No dia 26 de janeiro, quando foi anunciada a renúncia de Wilson Ferreira Junior na presidência executiva da holding Eletrobras, este editor escreveu que aquela notícia poderia representar um mau sinal em relação aos projetos em andamento no Congresso Nacional, de interesse direto do setor elétrico brasileiro. Notadamente, a proposta de modernização do SEB e de privatização da própria Eletrobras.
O mote poderia ser repetido agora. A saída de Roberto Castello Branco da presidência da Petrobras pode igualmente ser um mau sinal, porque afinal o presidente Bolsonaro aparentemente resolveu conduzir a política de combustíveis de acordo com o que desejam os caminhoneiros, que constituem uma força expressiva dos seus seguidores. Sai a racionalidade, entra o populismo.
Pode também ser um mau sinal pois representaria o abandono total de uma visão liberal que o então candidato Bolsonaro apresentou durante a sua campanha na eleição para presidente da República. Vendeu uma coisa e está entregando outra.
Qualquer criança da escola fundamental sabe que os militares não são exatamente liberais quando se fala em economia. Ao contrário, eles gostam muito do modelo econômico que prevaleceu durante o governo do presidente Geisel, quando o Estado se intrometia em tudo e dava as cartas.

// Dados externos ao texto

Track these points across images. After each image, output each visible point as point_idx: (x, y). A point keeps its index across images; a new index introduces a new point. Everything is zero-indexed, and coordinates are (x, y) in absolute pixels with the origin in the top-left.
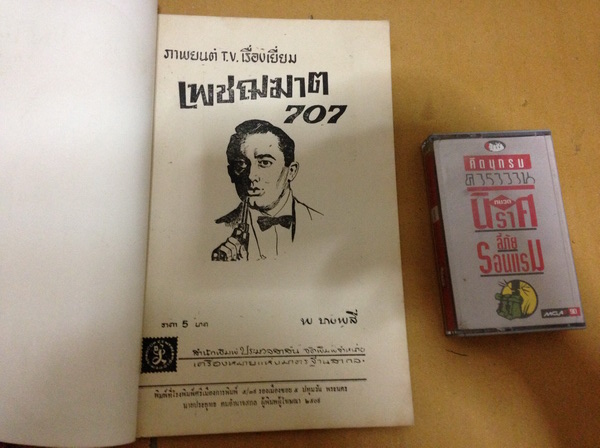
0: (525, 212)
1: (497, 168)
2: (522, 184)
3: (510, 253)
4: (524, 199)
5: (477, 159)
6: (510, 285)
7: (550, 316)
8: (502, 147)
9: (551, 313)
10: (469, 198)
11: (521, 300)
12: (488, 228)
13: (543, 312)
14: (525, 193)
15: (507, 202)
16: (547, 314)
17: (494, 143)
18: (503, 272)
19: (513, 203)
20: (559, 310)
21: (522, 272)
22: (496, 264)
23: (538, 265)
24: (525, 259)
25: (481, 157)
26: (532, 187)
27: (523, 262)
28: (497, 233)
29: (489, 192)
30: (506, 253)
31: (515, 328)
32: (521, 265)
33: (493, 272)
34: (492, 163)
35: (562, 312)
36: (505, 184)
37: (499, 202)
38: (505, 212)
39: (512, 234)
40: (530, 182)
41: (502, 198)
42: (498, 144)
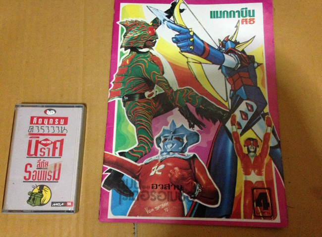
0: (57, 148)
1: (48, 124)
2: (60, 133)
3: (43, 170)
4: (58, 141)
5: (38, 118)
7: (56, 206)
8: (54, 112)
10: (28, 139)
14: (60, 138)
15: (48, 142)
16: (54, 204)
17: (50, 110)
18: (37, 180)
19: (52, 143)
20: (61, 203)
21: (47, 180)
22: (33, 176)
23: (56, 177)
24: (50, 174)
26: (65, 135)
28: (39, 159)
29: (40, 136)
33: (31, 180)
34: (46, 121)
36: (45, 132)
37: (44, 142)
38: (46, 148)
39: (47, 160)
40: (65, 132)
42: (52, 111)
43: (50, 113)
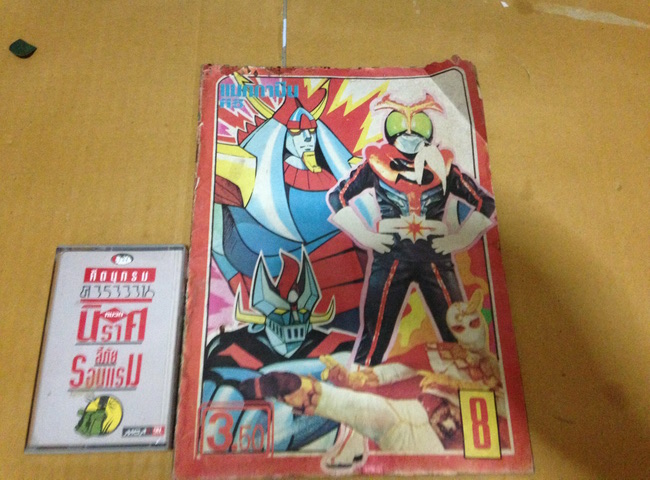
1: (118, 280)
2: (140, 297)
3: (107, 368)
4: (137, 312)
5: (100, 271)
6: (98, 401)
7: (131, 435)
8: (129, 260)
9: (133, 432)
10: (79, 309)
11: (105, 417)
12: (91, 341)
13: (126, 429)
16: (128, 432)
17: (122, 255)
18: (94, 387)
20: (142, 429)
24: (121, 374)
27: (118, 377)
28: (98, 347)
30: (102, 368)
32: (116, 380)
34: (114, 277)
35: (145, 431)
36: (113, 296)
38: (114, 324)
41: (114, 310)
42: (126, 258)
43: (123, 262)
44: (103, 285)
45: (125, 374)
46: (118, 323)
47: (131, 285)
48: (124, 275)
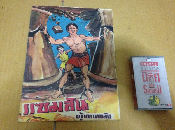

Nesse contexto, a substituição de Castello Branco pelo general Silva e Luna, na Petrobras, e a substituição deste pelo general Ferreira, na binacional Itaipu, revelam claramente que o governo já não tem qualquer preocupação em camuflar a ostensiva militarização do setor energético brasileiro.
Assim, não causará espanto a este site se outro oficial superior das Forças Armadas for indicado para o lugar de Wilson Ferreira Junior na presidência executiva da Eletrobras. De certo modo, o Brasil está seguindo o modelo chavista, de infiltrar a administração pública com oficiais das Forças Armadas.
Um dos mais renomados especialistas do setor elétrico brasileiro, que, aliás, nunca escondeu a sua admiração pelo presidente Jair Bolsonaro, espantou-se com tantos militares ocupando funções estratégicas que historicamente foram desempenhadas por civis, na estrutura do Ministério de Minas e Energia.
Com uma ponta de ironia, comentou para este site:
“Diziam que os governos do PT eram aparelhados pelos quadros do partido ou de outras siglas da coligação de esquerda. Agora, também temos o MME totalmente aparelhado, só que pelo pessoal que usa uniforme. Não mudou muita coisa. Saiu o pessoal de vermelho e entrou o pessoal de branco ou verde oliva. Tem muita gente batendo continência no MME”.